_READING PASSAGE_
____
Volume > Issue > Briefly Reviewed: January-February 1985

Briefly Reviewed: January-February 1985

The Search for Christian America

By Mark A. Noll, Nathan O. Hatch and George M. Marsden

Publisher: Crossway Books

Pages: 188

Price: $6.95

Review Author: James J. Thompson Jr.

The Religious Right offers an enticingly facile exposition of American history: Providence called John Winthrop and his Puritan followers out of the reli­gious corruption of England and led them to the shores of Massa­chusetts Bay where they estab­lished the New Israel, a people appointed by God to bear his truth to a sin-befouled world. A century and a half later the American colonists fought — with God’s approval — a successful war for independence and es­tablished a nation ordained by God as an exemplar to all man­kind. The new nation flourished, grew powerful and prosperous, and elicited awe and admiration from the peoples of the earth. Sometime in the 20th century a snake slithered into the garden and proceeded to poison the re­public with secular humanism. Only a crusade by militant Bible-believers can slay the monster and return America to its Chris­tian origins.
____
_RECORDS PROVIDED_

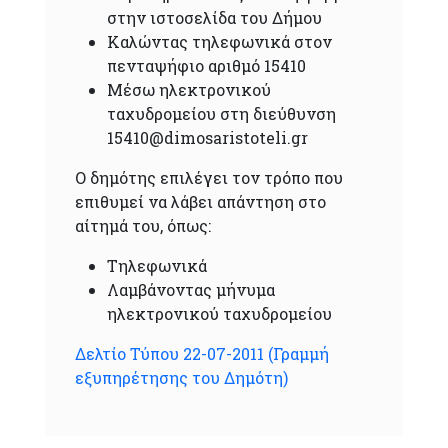
στην ιστοσελίδα του Δήμου
Καλώντας τηλεφωνικά στον
πενταψήφιο αριθμό 15410
Μέσω ηλεκτρονικού
ταχυδρομείου στη διεύθυνση
15410@dimosaristoteli.gr
O δημότης επιλέγει τον τρόπο που
επιθυμεί να λάβει απάντηση στο
αίτημά του, όπως:
Τηλεφωνικά
Λαμβάνοντας μήνυμα
ηλεκτρονικού ταχυδρομείου
Δελτίο Τύπου 22-07-2011 (Γραμμή
εξυπηρέτησης του Δημότη)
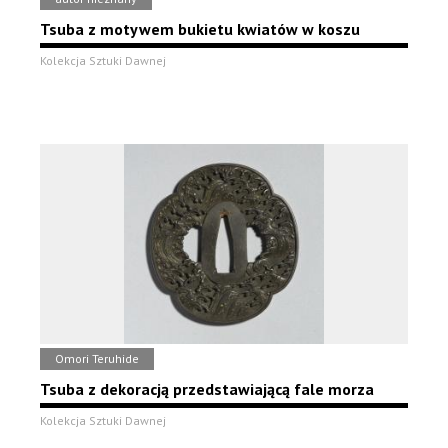
Tsuba z motywem bukietu kwiatów w koszu
Kolekcja Sztuki Dawnej
Omori Teruhide
Tsuba z dekoracją przedstawiającą fale morza
Kolekcja Sztuki Dawnej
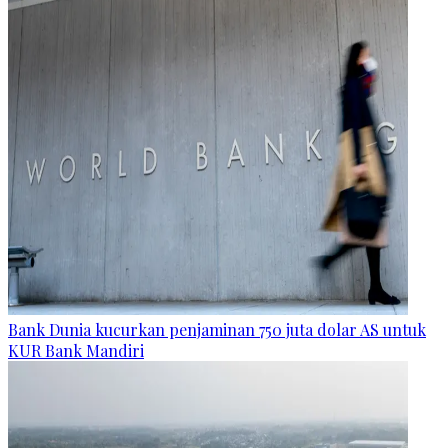
Bank Dunia kucurkan penjaminan 750 juta dolar AS untuk
KUR Bank Mandiri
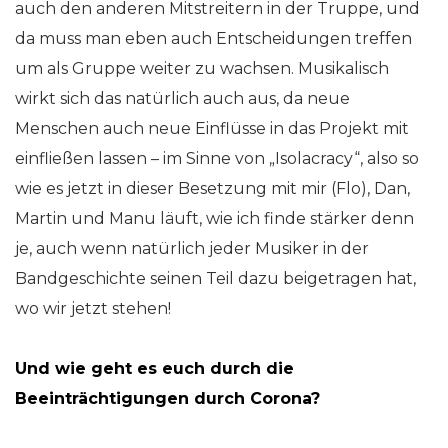
auch den anderen Mitstreitern in der Truppe, und
da muss man eben auch Entscheidungen treffen
um als Gruppe weiter zu wachsen. Musikalisch
wirkt sich das natürlich auch aus, da neue
Menschen auch neue Einflüsse in das Projekt mit
einfließen lassen – im Sinne von „Isolacracy“, also so
wie es jetzt in dieser Besetzung mit mir (Flo), Dan,
Martin und Manu läuft, wie ich finde stärker denn
je, auch wenn natürlich jeder Musiker in der
Bandgeschichte seinen Teil dazu beigetragen hat,
wo wir jetzt stehen!
Und wie geht es euch durch die
Beeinträchtigungen durch Corona?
____
_EXERCISE 1_
For each statement about the book review, answer yes or no and quote the words that decide it. (a) The book runs 188 pages. (b) Mark A. Noll wrote the review. (c) In the account the review attributes to the Religious Right, trouble arrives in the 19th century.
_EXERCISE 2_
Answer these questions from the book review:
(a) Which company published the book?
(b) What price is listed for it?
(c) In the Religious Right's account, whom did Providence call out of England?
_EXERCISE 3_
Reproduce everything in the book review from "The Search for" down to "J. Thompson Jr.".
The entries have no connection to the book review.

_YOUR RESPONSE 1_
(a) Yes: "Pages: 188"
(b) No: "Review Author: James J. Thompson Jr."
(c) No: "Sometime in the 20th century a snake slithered into the garden"

_YOUR RESPONSE 2_
(a) Crossway Books
(b) $6.95
(c) John Winthrop and his Puritan followers

_YOUR RESPONSE 3_
The Search for Christian America

By Mark A. Noll, Nathan O. Hatch and George M. Marsden

Publisher: Crossway Books

Pages: 188

Price: $6.95

Review Author: James J. Thompson Jr.